Screenshot slot 03 PDF access flow — Reserved for document access UI or a redacted PDF viewer.

Screenshot slot 04 Audit trail — Reserved for PDF access log or record activity history.

Screenshot slot 05 Edit workflow — Reserved for create/edit record fields once safe to capture.

Lessons

What stuck

Private tools still deserve polished information architecture — the same care in structure and navigation applies, even when there's only one user.

Auditability matters most when documents are sensitive — logging and traceability aren't features, they're the foundation of trust in the system.

Screenshot capture must include a redaction pass — every image needs names, serials, trust names, and control numbers removed before it goes public.

Deployment

Production notes

The system is built as a web application with a mobile app-like experience. It can be deployed for personal, family, organizational, or hosted commercial use depending on requirements.

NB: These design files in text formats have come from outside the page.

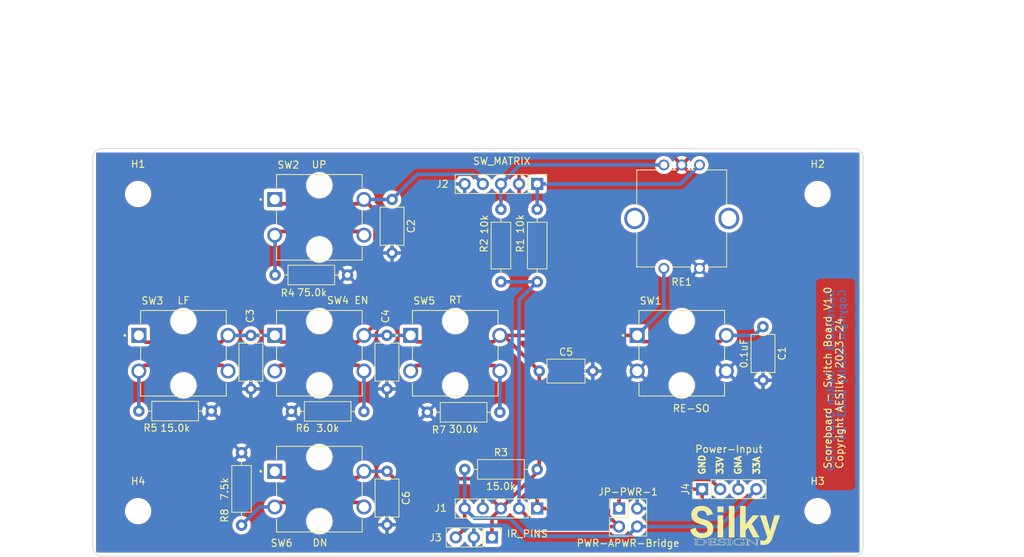
<source format=kicad_pcb>
(kicad_pcb (version 20221018) (generator pcbnew)

  (general
    (thickness 1.6)
  )

  (paper "A" portrait)
  (title_block
    (title "Portable Score Board - Linear Indicator Switches")
    (date "2024-06-23")
    (rev "1.0a")
    (company "AESilky")
    (comment 1 "Copyright 2023-24 AESilky")
    (comment 3 "a=Value/Silkscreen Changes Only")
    (comment 4 "Linear Indicator Switches for Score Board Assy")
  )

  (layers
    (0 "F.Cu" signal)
    (31 "B.Cu" signal)
    (32 "B.Adhes" user "B.Adhesive")
    (33 "F.Adhes" user "F.Adhesive")
    (34 "B.Paste" user)
    (35 "F.Paste" user)
    (36 "B.SilkS" user "B.Silkscreen")
    (37 "F.SilkS" user "F.Silkscreen")
    (38 "B.Mask" user)
    (39 "F.Mask" user)
    (40 "Dwgs.User" user "User.Drawings")
    (41 "Cmts.User" user "User.Comments")
    (42 "Eco1.User" user "User.Eco1")
    (43 "Eco2.User" user "User.Eco2")
    (44 "Edge.Cuts" user)
    (45 "Margin" user)
    (46 "B.CrtYd" user "B.Courtyard")
    (47 "F.CrtYd" user "F.Courtyard")
    (48 "B.Fab" user)
    (49 "F.Fab" user)
    (50 "User.1" user)
    (51 "User.2" user)
    (52 "User.3" user)
    (53 "User.4" user)
    (54 "User.5" user)
    (55 "User.6" user)
    (56 "User.7" user)
    (57 "User.8" user)
    (58 "User.9" user)
  )

  (setup
    (stackup
      (layer "F.SilkS" (type "Top Silk Screen"))
      (layer "F.Paste" (type "Top Solder Paste"))
      (layer "F.Mask" (type "Top Solder Mask") (thickness 0.01))
      (layer "F.Cu" (type "copper") (thickness 0.035))
      (layer "dielectric 1" (type "core") (thickness 1.51) (material "FR4") (epsilon_r 4.5) (loss_tangent 0.02))
      (layer "B.Cu" (type "copper") (thickness 0.035))
      (layer "B.Mask" (type "Bottom Solder Mask") (thickness 0.01))
      (layer "B.Paste" (type "Bottom Solder Paste"))
      (layer "B.SilkS" (type "Bottom Silk Screen"))
      (copper_finish "None")
      (dielectric_constraints no)
    )
    (pad_to_mask_clearance 0)
    (pcbplotparams
      (layerselection 0x00010fc_ffffffff)
      (plot_on_all_layers_selection 0x0000000_00000000)
      (disableapertmacros false)
      (usegerberextensions false)
      (usegerberattributes true)
      (usegerberadvancedattributes true)
      (creategerberjobfile true)
      (dashed_line_dash_ratio 12.000000)
      (dashed_line_gap_ratio 3.000000)
      (svgprecision 4)
      (plotframeref false)
      (viasonmask false)
      (mode 1)
      (useauxorigin false)
      (hpglpennumber 1)
      (hpglpenspeed 20)
      (hpglpendiameter 15.000000)
      (dxfpolygonmode true)
      (dxfimperialunits true)
      (dxfusepcbnewfont true)
      (psnegative false)
      (psa4output false)
      (plotreference true)
      (plotvalue true)
      (plotinvisibletext false)
      (sketchpadsonfab false)
      (subtractmaskfromsilk false)
      (outputformat 1)
      (mirror false)
      (drillshape 0)
      (scaleselection 1)
      (outputdirectory "gerbers/Score-Board-LinInd-SW/")
    )
  )

  (net 0 "")
  (net 1 "/SW_MTRX")
  (net 2 "GNDA")
  (net 3 "GND")
  (net 4 "+3.3V")
  (net 5 "+3.3VA")
  (net 6 "/RE_A")
  (net 7 "/RE_B")
  (net 8 "Net-(R4-Pad2)")
  (net 9 "Net-(R5-Pad2)")
  (net 10 "Net-(R6-Pad2)")
  (net 11 "Net-(R7-Pad2)")
  (net 12 "Net-(R8-Pad2)")

  (footprint "MountingHole:MountingHole_3.2mm_M3" (layer "F.Cu") (at 65.61 100.85))

  (footprint "AES_Library:AES-SW_PUSH_TH_1P1T_12mm" (layer "F.Cu") (at 71.967 123.166))

  (footprint "Resistor_THT:R_Axial_DIN0207_L6.3mm_D2.5mm_P10.16mm_Horizontal" (layer "F.Cu") (at 75.877 131.273 180))

  (footprint "AES_Library:AES-SW_PUSH_TH_1P1T_12mm" (layer "F.Cu") (at 91.017 104.116))

  (footprint "AES_Library:AES-SW_PUSH_TH_1P1T_12mm" (layer "F.Cu") (at 110.067 123.166))

  (footprint "Capacitor_THT:C_Axial_L5.1mm_D3.1mm_P7.50mm_Horizontal" (layer "F.Cu") (at 81.412 120.666 -90))

  (footprint "Resistor_THT:R_Axial_DIN0207_L6.3mm_D2.5mm_P10.16mm_Horizontal" (layer "F.Cu") (at 94.969 112.199 180))

  (footprint "Resistor_THT:R_Axial_DIN0207_L6.3mm_D2.5mm_P10.16mm_Horizontal" (layer "F.Cu") (at 87.107 131.323))

  (footprint "Capacitor_THT:C_Axial_L5.1mm_D3.1mm_P7.50mm_Horizontal" (layer "F.Cu") (at 100.486 120.666 -90))

  (footprint "Connector_PinHeader_2.54mm:PinHeader_2x02_P2.54mm_Vertical" (layer "F.Cu") (at 133.026 144.926))

  (footprint "MountingHole:MountingHole_3.2mm_M3" (layer "F.Cu") (at 160.86 100.85))

  (footprint "AES_Library:AES-SW_PUSH_TH_1P1T_12mm" (layer "F.Cu") (at 91.017 142.216))

  (footprint "Capacitor_THT:C_Axial_L5.1mm_D3.1mm_P7.50mm_Horizontal" (layer "F.Cu") (at 100.499 139.716 -90))

  (footprint "Capacitor_THT:C_Axial_L5.1mm_D3.1mm_P7.50mm_Horizontal" (layer "F.Cu") (at 153.202 119.451 -90))

  (footprint "AES_Library:SILKY-DESIGN-logo-0_50-AES" (layer "F.Cu") (at 149.342 147.35))

  (footprint "AES_Library:AES-SW_PUSH_TH_1P1T_12mm" (layer "F.Cu") (at 91.017 123.166))

  (footprint "Resistor_THT:R_Axial_DIN0207_L6.3mm_D2.5mm_P10.16mm_Horizontal" (layer "F.Cu")
    (tstamp 8865ee2f-6b7e-4977-a17d-1689bd4d84a0)
    (at 106.157 131.437)
    (descr "Resistor, Axial_DIN0207 series, Axial, Horizontal, pin pitch=10.16mm, 0.25W = 1/4W, length*diameter=6.3*2.5mm^2, http://cdn-reichelt.de/documents/datenblatt/B400/1_4W%23YAG.pdf")
    (tags "Resistor Axial_DIN0207 series Axial Horizontal pin pitch 10.16mm 0.25W = 1/4W length 6.3mm diameter 2.5mm")
    (property "Sheetfile" "Score-Board-LinInd-SW.kicad_sch")
    (property "Sheetname" "")
    (property "ki_description" "Resistor, US symbol")
    (property "ki_keywords" "R res resistor")
    (path "/a1154057-1c74-4360-9c0d-39df65606a72")
    (attr through_hole)
    (fp_text reference "R7" (at 1.622 2.466) (layer "F.SilkS")
        (effects (font (size 1 1) (thickness 0.15)))
      (tstamp f86d290b-504b-41b3-8391-83f5cb2f2c7f)
    )
    (fp_text value "30.0k" (at 5.08 2.37) (layer "F.SilkS")
        (effects (font (size 1 1) (thickness 0.15)))
      (tstamp 0e6e7d88-d399-49cd-a68e-fd559c925466)
    )
    (fp_text user "${REFERENCE}" (at 1.637 2.45) (layer "F.Fab")
        (effects (font (size 1 1) (thickness 0.15)))
      (tstamp 74b1b5a8-ed4f-4df6-890a-b7ea05b2f492)
    )
    (fp_line (start 1.04 0) (end 1.81 0)
      (strok
... [623664 chars truncated]
</source>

For production deployments:

Use HTTPS

Strong administrator credentials

Restricted server file access

Regular backups with tested restore procedures

Operational monitoring

The system should be treated as sensitive compliance infrastructure, not a casual hobby database.

Current status

What's next

The public project page documents the workflow and intent, but final screenshots and exact field descriptions should wait for a safe redaction pass.

NFA Stamp Manager is a recordkeeping and document presentation tool. It is not legal advice, does not determine whether an item is lawful, and does not replace the user's responsibility to comply with all applicable federal, state, and local laws. Users should consult qualified counsel for legal questions about possession, transport, transfer, trusts, documentation obligations, or interactions with law enforcement.